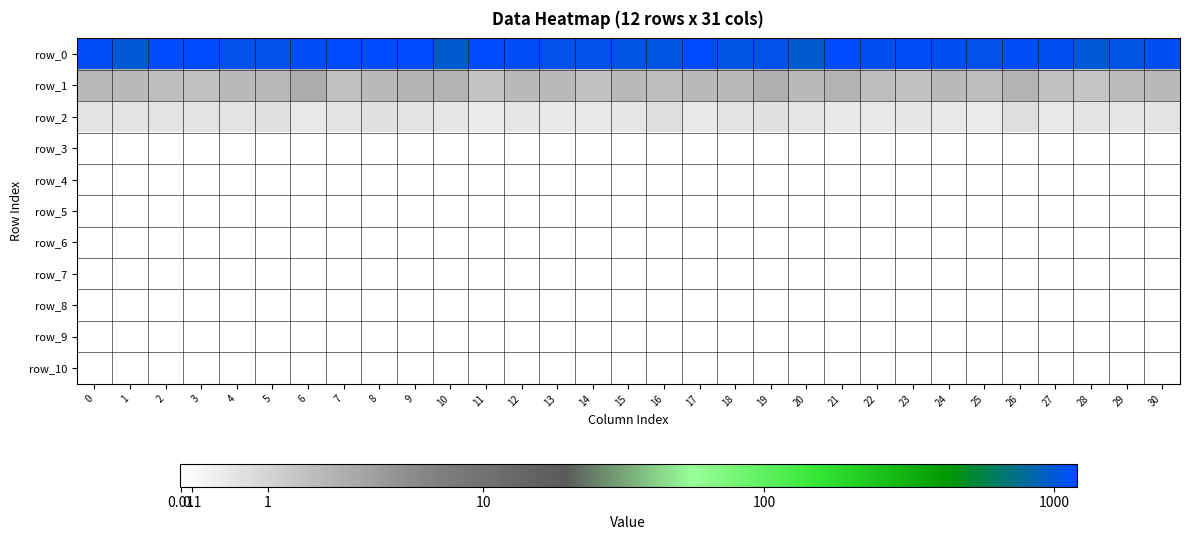

How many values in the row_1 series are below 1?

5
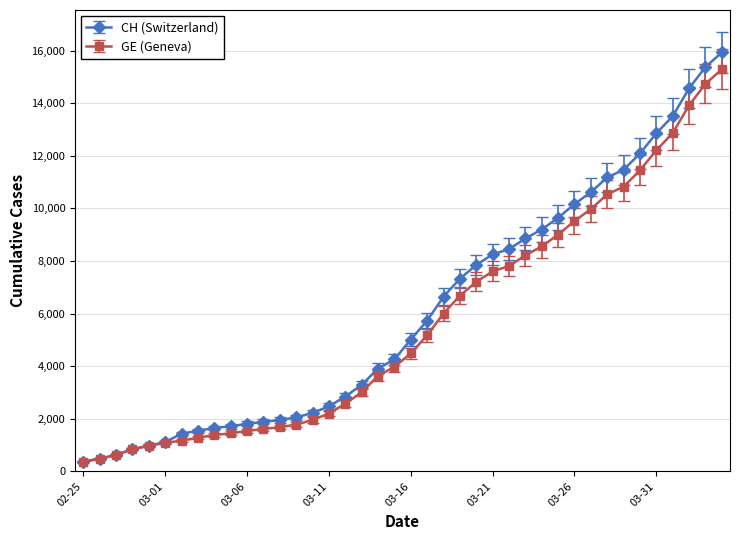

What are all the series names shown in the legend?

CH (Switzerland), GE (Geneva)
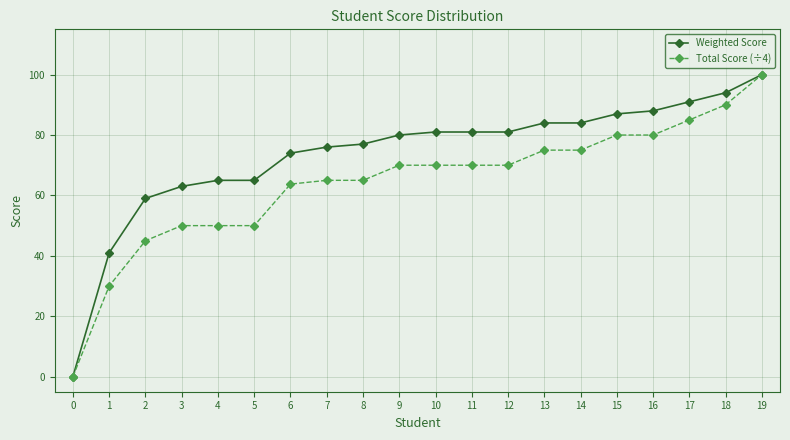

What is the spread (max minus min) of values at 17?

6.0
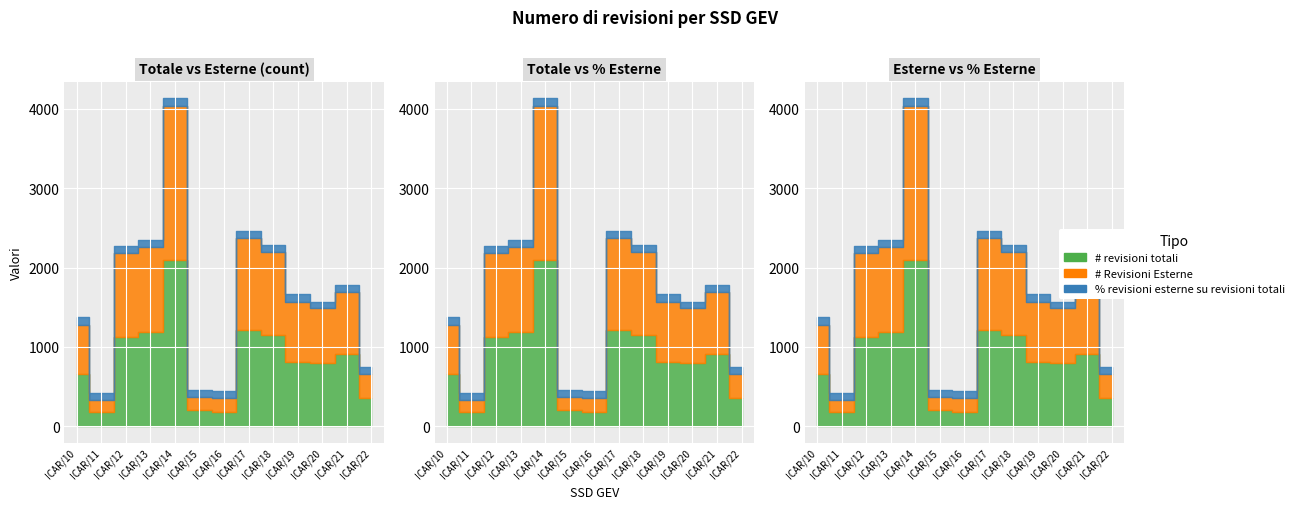

Which category has the lowest value in the # Revisioni Esterne series?

ICAR/11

=====

Quote the material above word for word, leaving out the pictures.

:: Result below ::
How many values in the row_1 series are below 1?

5

What are all the series names shown in the legend?

CH (Switzerland), GE (Geneva)

What is the spread (max minus min) of values at 17?

6.0

Which category has the lowest value in the # Revisioni Esterne series?

ICAR/11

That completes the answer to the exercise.